PROVIDED MATERIAL:
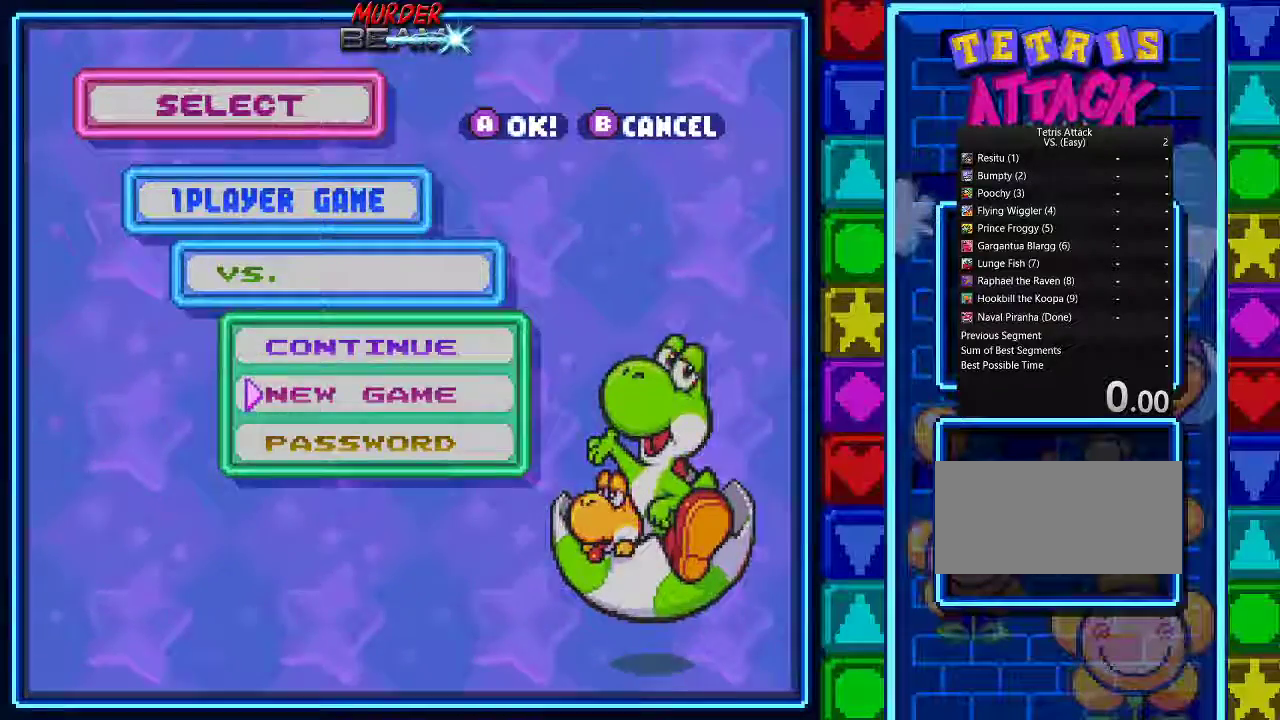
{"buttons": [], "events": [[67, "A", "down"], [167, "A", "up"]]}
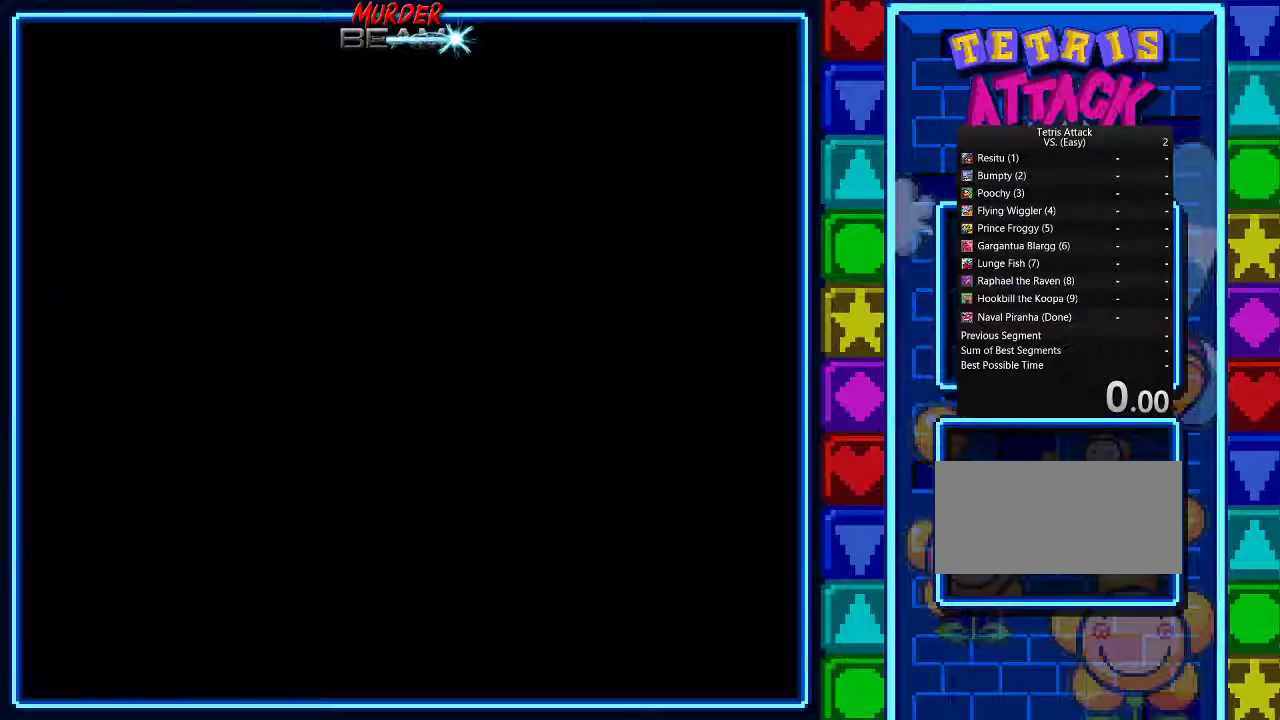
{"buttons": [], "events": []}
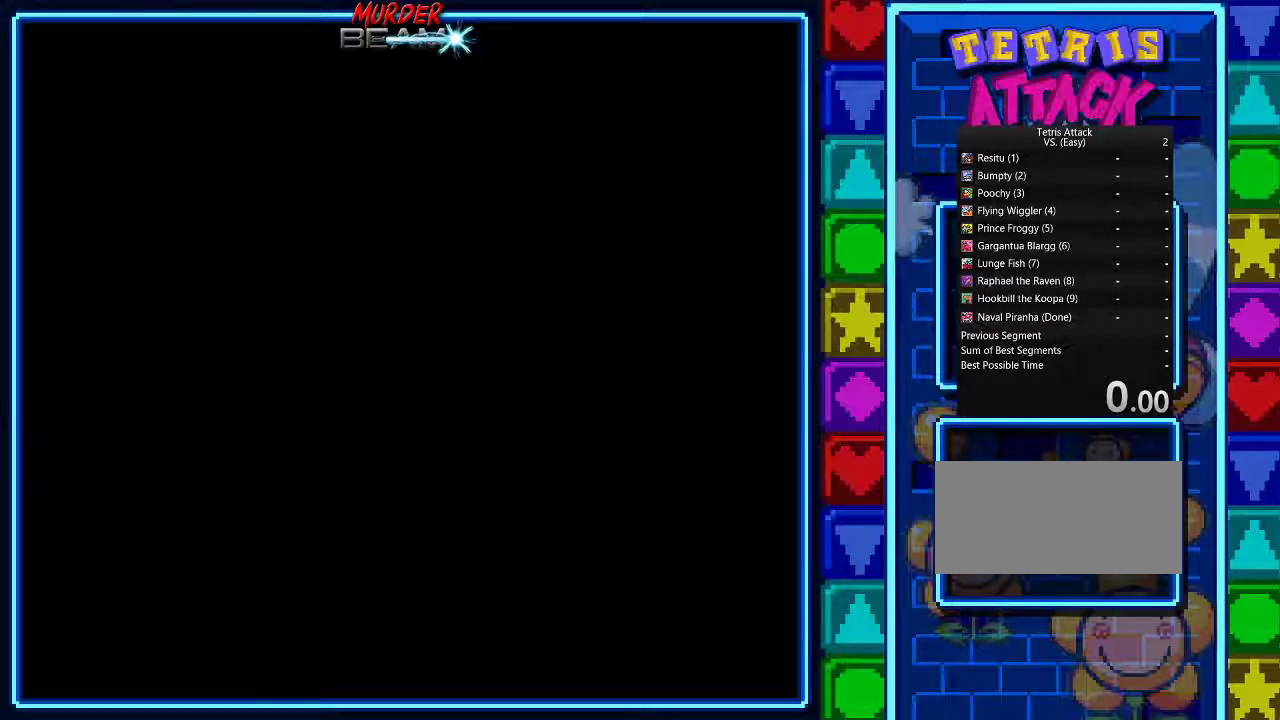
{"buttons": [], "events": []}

WHAT YOU HAVE TO DO: When you restate the listing above, give each line word for word but leave out every image.

SOLUTION TO THIS PROBLEM:
{"buttons": [], "events": [[67, "A", "down"], [167, "A", "up"]]}
{"buttons": [], "events": []}
{"buttons": [], "events": []}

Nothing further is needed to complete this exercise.